WHAT YOU WILL DO =>
Edit the items below by replacing "difference between" with "gap between" and changing nothing else. Write out the edited items without the pictures.

Chart interpretation exercises
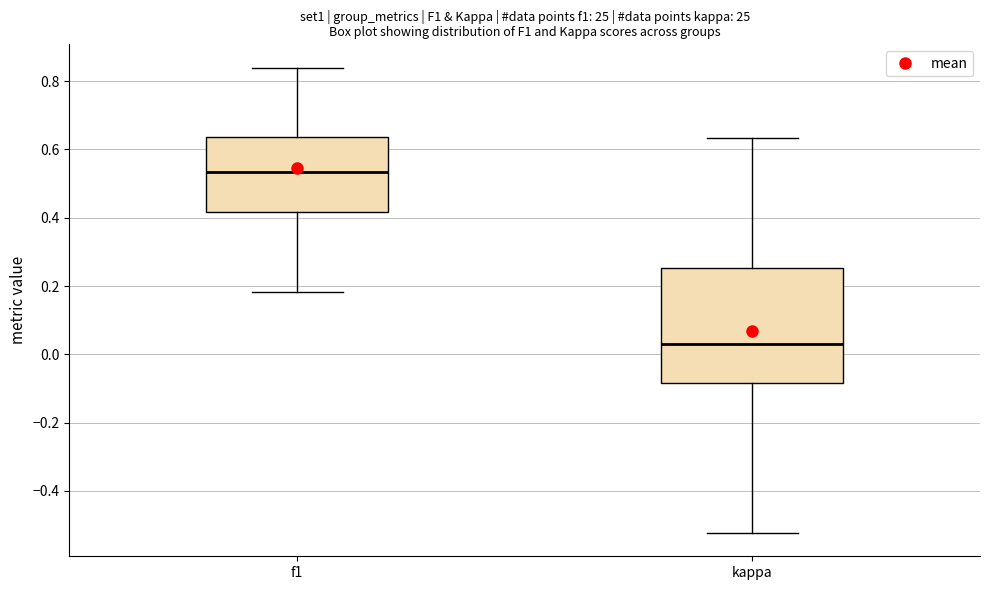

Which box's median line is the highest?

f1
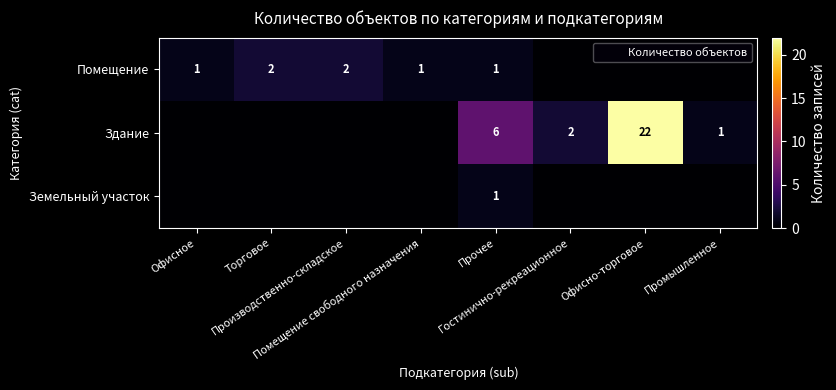

What is the difference between the Здание values at Офисно-торговое and Производственно-складское?

22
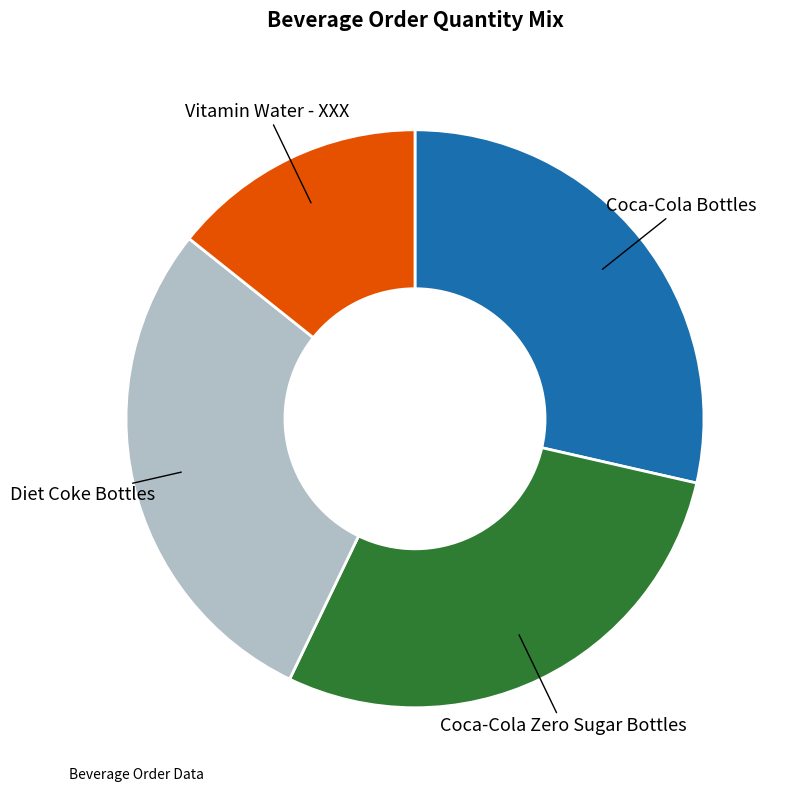

True or false: Coca-Cola Bottles accounts for 29% of the total.

True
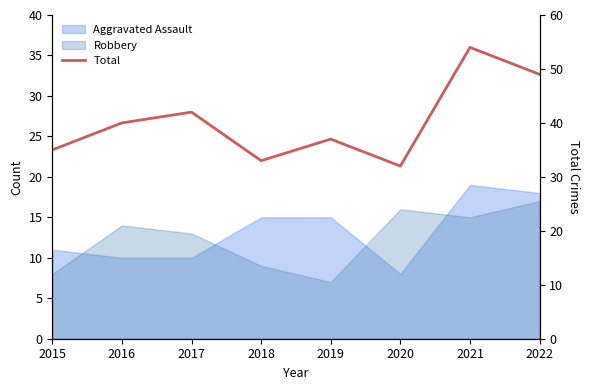

True or false: the data has more than 0 interior local peaks.

True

TASK RESULT =>
Which box's median line is the highest?

f1

What is the gap between the Здание values at Офисно-торговое and Производственно-складское?

22

True or false: Coca-Cola Bottles accounts for 29% of the total.

True

True or false: the data has more than 0 interior local peaks.

True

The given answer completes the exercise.